Where is cheese made?

Cheese has been made around the world for so long that anthropologists aren’t sure where it originated — it could’ve been the Middle East, Europe, or Central Asia (though the earliest archaeological evidence of cheesemaking came from Poland). It was made throughout ancient Egypt, Rome, and Greece, eventually spreading through Europe. Today, the United States produces most of the world’s cheese (as of 2023), followed by Germany, France, and Italy.

How to buy cheese:

If you can, buy cheese from a reputable cheese monger — especially if you’re trying a new one. Most cheese mongers will happily provide a sample. For everyday cheeses, mainstream grocery stores typically have a fairly wide selection, with more imported cheeses on offer than ever before.

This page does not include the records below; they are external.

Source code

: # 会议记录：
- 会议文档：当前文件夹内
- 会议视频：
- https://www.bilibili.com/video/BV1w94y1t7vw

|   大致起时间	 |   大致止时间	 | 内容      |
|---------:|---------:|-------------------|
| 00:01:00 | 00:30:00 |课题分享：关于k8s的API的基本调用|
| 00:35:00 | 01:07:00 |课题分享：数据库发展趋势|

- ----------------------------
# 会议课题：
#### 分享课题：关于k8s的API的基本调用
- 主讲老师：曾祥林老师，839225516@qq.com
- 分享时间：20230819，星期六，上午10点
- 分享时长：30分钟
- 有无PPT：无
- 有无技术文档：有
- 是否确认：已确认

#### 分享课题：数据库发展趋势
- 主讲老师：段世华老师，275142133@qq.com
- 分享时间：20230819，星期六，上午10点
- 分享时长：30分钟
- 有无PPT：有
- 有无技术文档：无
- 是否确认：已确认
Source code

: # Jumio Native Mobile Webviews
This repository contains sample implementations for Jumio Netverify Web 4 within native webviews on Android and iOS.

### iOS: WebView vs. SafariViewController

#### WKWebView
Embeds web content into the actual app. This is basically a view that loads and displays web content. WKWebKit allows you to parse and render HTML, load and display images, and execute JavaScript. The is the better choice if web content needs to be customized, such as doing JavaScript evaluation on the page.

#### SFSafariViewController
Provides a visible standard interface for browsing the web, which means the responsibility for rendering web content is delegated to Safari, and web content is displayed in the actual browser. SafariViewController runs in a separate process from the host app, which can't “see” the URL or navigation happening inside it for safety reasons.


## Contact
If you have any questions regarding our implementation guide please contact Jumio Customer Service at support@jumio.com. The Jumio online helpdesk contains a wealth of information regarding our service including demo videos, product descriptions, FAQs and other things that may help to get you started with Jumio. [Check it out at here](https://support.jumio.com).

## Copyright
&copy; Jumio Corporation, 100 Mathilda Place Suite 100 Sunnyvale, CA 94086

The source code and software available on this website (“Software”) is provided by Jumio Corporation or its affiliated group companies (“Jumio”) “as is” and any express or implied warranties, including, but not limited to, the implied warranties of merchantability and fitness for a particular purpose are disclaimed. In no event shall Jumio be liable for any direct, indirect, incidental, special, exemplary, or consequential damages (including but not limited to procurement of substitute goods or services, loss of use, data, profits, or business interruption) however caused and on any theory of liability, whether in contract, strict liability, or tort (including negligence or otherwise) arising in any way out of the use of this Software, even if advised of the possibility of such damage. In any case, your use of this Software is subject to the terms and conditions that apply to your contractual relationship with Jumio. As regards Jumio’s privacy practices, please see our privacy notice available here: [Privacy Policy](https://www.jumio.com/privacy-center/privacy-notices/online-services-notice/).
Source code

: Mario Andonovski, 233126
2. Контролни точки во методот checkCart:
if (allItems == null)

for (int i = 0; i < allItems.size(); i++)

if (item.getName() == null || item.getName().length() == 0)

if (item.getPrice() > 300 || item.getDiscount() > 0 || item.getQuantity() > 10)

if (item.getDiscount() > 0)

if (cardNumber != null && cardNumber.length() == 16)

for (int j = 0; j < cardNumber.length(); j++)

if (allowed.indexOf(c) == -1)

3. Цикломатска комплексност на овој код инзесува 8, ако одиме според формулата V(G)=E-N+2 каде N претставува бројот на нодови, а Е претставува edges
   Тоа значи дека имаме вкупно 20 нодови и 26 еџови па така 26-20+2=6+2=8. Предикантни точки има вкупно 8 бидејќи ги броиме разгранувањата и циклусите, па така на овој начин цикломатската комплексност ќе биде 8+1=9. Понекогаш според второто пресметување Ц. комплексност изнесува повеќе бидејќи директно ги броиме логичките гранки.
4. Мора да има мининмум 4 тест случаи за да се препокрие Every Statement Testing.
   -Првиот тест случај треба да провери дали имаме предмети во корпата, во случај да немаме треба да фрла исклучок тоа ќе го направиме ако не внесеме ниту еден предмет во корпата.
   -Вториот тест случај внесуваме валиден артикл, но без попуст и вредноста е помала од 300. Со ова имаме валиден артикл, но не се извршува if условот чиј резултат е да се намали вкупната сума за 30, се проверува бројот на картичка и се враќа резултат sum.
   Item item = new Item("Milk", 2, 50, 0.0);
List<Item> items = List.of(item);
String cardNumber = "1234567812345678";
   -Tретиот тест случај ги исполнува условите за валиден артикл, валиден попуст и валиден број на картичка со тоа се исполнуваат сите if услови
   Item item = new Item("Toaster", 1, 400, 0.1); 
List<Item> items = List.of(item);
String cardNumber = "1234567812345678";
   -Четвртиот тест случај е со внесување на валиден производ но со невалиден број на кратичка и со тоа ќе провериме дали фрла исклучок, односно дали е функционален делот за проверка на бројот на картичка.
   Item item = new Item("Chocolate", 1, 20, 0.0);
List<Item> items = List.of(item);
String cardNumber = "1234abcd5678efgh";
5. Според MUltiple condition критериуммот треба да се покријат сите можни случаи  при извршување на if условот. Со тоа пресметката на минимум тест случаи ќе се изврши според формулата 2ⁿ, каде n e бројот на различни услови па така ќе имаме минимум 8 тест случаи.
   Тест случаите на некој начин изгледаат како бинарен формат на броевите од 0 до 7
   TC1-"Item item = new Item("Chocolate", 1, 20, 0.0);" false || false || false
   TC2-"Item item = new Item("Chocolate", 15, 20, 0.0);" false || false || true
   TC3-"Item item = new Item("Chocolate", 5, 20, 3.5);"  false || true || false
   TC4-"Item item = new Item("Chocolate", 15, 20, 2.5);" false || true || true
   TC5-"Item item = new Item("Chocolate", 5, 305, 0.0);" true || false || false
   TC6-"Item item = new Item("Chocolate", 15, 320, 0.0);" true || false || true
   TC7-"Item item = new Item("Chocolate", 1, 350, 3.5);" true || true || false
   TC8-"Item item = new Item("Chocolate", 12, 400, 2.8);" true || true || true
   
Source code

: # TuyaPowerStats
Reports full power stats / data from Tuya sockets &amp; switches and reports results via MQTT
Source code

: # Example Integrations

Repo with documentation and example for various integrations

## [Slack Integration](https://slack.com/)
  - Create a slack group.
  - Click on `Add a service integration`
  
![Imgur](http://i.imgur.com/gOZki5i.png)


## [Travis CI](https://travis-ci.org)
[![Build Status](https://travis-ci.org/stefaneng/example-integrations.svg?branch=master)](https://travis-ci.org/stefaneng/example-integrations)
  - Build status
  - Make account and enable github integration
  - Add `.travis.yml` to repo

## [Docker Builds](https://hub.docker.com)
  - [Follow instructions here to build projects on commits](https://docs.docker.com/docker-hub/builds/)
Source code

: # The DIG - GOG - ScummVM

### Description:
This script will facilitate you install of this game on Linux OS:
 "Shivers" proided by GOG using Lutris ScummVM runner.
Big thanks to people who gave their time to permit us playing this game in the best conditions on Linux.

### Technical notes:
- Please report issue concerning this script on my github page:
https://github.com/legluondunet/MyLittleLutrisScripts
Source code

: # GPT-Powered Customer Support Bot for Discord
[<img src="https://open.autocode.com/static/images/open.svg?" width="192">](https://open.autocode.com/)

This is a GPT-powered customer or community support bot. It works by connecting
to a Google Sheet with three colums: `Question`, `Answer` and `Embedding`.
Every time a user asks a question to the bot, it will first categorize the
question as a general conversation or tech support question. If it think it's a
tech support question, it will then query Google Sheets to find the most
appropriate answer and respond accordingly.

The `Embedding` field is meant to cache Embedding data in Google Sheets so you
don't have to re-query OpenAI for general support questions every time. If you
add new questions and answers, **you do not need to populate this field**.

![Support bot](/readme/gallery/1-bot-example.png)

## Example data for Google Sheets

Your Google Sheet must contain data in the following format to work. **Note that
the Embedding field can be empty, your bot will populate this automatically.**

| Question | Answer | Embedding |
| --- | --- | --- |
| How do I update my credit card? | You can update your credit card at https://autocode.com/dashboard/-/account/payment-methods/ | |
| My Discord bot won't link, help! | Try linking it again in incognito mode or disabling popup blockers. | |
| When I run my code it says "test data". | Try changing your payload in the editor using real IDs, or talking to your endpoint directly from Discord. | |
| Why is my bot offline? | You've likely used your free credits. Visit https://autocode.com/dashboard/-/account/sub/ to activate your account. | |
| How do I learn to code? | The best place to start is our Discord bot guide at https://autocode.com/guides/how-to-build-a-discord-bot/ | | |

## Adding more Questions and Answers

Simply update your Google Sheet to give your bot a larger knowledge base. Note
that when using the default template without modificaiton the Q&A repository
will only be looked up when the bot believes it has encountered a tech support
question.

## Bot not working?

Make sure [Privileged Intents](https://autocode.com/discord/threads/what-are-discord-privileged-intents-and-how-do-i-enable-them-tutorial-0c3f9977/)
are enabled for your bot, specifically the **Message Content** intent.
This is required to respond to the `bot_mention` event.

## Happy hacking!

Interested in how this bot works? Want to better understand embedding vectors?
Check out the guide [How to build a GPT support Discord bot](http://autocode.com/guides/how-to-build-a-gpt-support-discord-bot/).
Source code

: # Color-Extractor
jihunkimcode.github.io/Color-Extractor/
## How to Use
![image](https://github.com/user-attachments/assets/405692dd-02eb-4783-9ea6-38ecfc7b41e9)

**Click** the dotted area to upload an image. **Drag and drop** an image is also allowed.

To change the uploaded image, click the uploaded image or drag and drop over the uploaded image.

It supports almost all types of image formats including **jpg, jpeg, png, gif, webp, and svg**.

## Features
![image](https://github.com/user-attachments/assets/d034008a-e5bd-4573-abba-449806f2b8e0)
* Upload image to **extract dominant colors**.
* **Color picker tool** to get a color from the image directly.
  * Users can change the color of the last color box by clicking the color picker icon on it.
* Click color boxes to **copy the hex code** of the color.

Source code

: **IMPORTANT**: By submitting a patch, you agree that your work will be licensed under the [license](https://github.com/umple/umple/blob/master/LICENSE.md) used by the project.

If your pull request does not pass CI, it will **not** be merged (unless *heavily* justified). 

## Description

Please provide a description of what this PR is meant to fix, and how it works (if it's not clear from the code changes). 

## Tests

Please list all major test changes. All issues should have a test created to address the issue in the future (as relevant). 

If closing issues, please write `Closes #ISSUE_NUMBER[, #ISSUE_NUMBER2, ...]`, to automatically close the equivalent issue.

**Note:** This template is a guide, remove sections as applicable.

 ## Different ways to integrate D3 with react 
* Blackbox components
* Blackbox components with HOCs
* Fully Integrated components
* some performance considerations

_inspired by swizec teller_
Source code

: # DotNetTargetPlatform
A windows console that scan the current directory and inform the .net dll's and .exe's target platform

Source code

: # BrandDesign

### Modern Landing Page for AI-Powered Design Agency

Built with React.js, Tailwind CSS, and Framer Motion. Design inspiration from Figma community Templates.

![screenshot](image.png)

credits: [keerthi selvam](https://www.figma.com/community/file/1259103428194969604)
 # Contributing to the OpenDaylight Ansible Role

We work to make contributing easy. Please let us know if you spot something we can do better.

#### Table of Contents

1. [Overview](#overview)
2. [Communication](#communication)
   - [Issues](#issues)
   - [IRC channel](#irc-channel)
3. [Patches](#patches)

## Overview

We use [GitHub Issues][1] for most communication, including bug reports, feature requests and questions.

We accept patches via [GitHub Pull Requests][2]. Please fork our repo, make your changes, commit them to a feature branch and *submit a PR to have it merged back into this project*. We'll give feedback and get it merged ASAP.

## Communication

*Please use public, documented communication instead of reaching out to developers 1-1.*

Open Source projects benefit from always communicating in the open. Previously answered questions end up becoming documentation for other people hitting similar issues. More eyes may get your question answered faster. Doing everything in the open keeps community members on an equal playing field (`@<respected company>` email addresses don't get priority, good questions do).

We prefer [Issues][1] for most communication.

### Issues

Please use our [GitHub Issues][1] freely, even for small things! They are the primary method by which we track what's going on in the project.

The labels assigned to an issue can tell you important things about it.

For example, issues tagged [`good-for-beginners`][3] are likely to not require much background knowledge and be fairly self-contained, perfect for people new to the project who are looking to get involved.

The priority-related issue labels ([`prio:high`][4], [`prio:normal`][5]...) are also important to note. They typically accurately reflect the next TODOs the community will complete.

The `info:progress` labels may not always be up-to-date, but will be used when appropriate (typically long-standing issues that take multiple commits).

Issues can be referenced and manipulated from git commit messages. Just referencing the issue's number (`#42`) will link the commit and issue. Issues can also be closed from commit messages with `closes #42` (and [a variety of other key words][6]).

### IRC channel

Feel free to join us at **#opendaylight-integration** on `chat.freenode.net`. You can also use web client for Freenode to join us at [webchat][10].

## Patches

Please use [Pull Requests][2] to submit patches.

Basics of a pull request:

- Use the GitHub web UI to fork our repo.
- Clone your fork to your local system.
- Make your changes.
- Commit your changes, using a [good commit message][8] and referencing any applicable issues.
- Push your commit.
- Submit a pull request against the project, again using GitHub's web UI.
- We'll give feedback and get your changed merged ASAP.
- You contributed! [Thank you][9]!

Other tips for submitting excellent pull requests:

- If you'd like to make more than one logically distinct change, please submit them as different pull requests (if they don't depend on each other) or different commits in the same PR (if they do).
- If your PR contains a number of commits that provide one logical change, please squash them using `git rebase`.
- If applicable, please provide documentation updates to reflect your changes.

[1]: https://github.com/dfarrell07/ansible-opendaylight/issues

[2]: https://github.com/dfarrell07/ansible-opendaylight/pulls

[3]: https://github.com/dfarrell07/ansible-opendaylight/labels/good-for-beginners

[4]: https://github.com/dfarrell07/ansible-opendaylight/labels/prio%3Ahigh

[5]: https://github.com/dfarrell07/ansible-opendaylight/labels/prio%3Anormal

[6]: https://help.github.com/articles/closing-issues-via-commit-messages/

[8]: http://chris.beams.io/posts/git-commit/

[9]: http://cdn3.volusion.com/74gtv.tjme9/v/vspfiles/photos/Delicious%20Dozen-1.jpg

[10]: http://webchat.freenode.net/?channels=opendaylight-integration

For long-term storage, keep cheese in the dairy drawer or crisper of your refrigerator; it’ll stay fresh longer if you tightly wrap it in wax or parchment paper before wrapping it in something more airtight. Cheeses that come in a tub of water or whey, like buffalo mozzarella or burrata, should be kept in their liquid until you’re ready to use them, and use any leftovers within a day or two.

Fun cheese fact:

If you ever found yourself unable to put down that exquisite slab of Comte, don’t beat yourself up about it — cheese triggers the brain’s opioid receptors, just like drugs. (Don’t worry, it’s not that addictive.)